SOLUTION 14: Consider the given right triangle with legs of length $x \ cm.$ and $y \ cm.$ and angle $\theta$ radians, and assume that $x, y,$ and $\theta$ are functions of time $t$.

a.) Label angle $\alpha$ radians in the right triangle with legs of length $x$ and $6$ feet.

Using trigonometry we can say that

$$\tan \alpha = \displaystyle{ opposite \over adjacent } = { 6 \over x } \ \ \ \longrightarrow$$ $$\alpha = \arctan \Big({ 6 \over x } \Big)$$
and
$$\tan ( \theta +\alpha) = \displaystyle{ opposite \over adjacent } = { 10+6 \over x } \ \ \ \longrightarrow$$ $$\theta + \alpha = \arctan \Big({ 16 \over x } \Big) \ \ \ \longrightarrow$$ $$\theta = \arctan \Big({ 16 \over x } \Big) - \alpha \ \ \ \longrightarrow$$ $$\theta = \arctan \Big({ 16 \over x } \Big) - \arctan \Big({ 6 \over x } \Big)$$

b.) Begin with the $\theta$ equation from part a.

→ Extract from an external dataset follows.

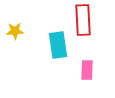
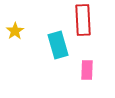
yellow star: rotated 30 degrees counterclockwise
cyan rectangle: rotated 8 degrees counterclockwise
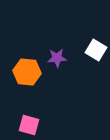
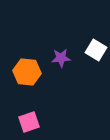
purple star: moved 4 px right
pink square: moved 3 px up; rotated 35 degrees counterclockwise
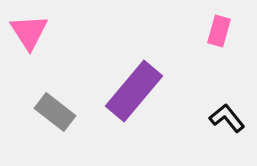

GIVEN: $\ \ \ \displaystyle{ dx \over dt } = 10 \ ft/min.$

FIND: $\ \ \ \displaystyle{ d \theta \over dt }$ when $\ \$ i.) $\ x =8 \ ft.$ $\ \$ ii.) $\ x = 20 \ ft.$

Recall that $D \{ \arctan f(x) \} = \displaystyle{ 1 \over 1 + (f(x))^2 } \cdot f'(x).$ Now differentiate the theta equation with respect to time $t$ getting

$$D \{ \theta \} = D \{ \arctan \Big({ 16 \over x } \Big) \} - D \{ \arctan \Big({ 6 \over x } \Big) \} \ \ \ \longrightarrow$$ $$\displaystyle{ d \theta \over dt } = \displaystyle{ 1 \over 1 + (16/x)^2 } \cdot D\Big\{ {16 \over x} \Big\} - \displaystyle{ 1 \over 1 + (6/x)^2 } \cdot D\Big\{ {6 \over x} \Big\} \ \ \ \longrightarrow$$ $$\displaystyle{ d \theta \over dt } = \displaystyle{ 1 \over 1 + { 256 \over x^2 } } \cdot \Big\{ {-16 \over x^2} \Big\} \cdot \displaystyle{ dx \over dt } - \displaystyle{ 1 \over 1 + { 36 \over x^2 } } \cdot \Big\{ {-6 \over x^2} \Big\} \cdot \displaystyle{ dx \over dt } \ \ \ \longrightarrow$$ $$\displaystyle{ d \theta \over dt } = \displaystyle{ -16 \over x^2 + 256 } \cdot \displaystyle{ dx \over dt } - \displaystyle{ -6 \over x^2 + 36 } \cdot \displaystyle{ dx \over dt } \ \ \ \longrightarrow$$ $$(**) \ \ \ \ \ \ \ \ \ \ \ \ \ \ \ \ \ \ \ \displaystyle{ d \theta \over dt } = \displaystyle{ 6 \over x^2 + 36 } \cdot \displaystyle{ dx \over dt } - \displaystyle{ 16 \over x^2 + 256 } \cdot \displaystyle{ dx \over dt } \ \ \ \longrightarrow$$

$\Big($ i. Now let $\displaystyle{ dx \over dt } = 10$ and $\ x=8$ in equation (**). $\Big)$

$$\displaystyle{ d \theta \over dt } = \displaystyle{ 6 \over 8^2 + 36 } (10) - \displaystyle{ 16 \over 8^2 + 256 } (10) \ \ \ \longrightarrow$$ $$\displaystyle{ d \theta \over dt } = \displaystyle{ 60 \over 100 } - \displaystyle{ 160 \over 320 } = { 3 \over 5 } - { 1 \over 2 } = {1 \over 10 } = 0.100 \ radians/min.$$

$\Big($ ii. Now let $\displaystyle{ dx \over dt } = 10$ and $\ x=20$ in equation (**). $\Big)$

$$\displaystyle{ d \theta \over dt } = \displaystyle{ 6 \over 20^2 + 36 } \cdot (20) - \displaystyle{ 16 \over 20^2 + 256 } \cdot (20) \ \ \ \longrightarrow$$ $$\displaystyle{ d \theta \over dt } = \displaystyle{ 120 \over 436 } - \displaystyle{ 320 \over 656 } = { 30 \over 109 } - { 20 \over 41 } = {-950 \over 4469 } \approx -0.213 \ radians/min.$$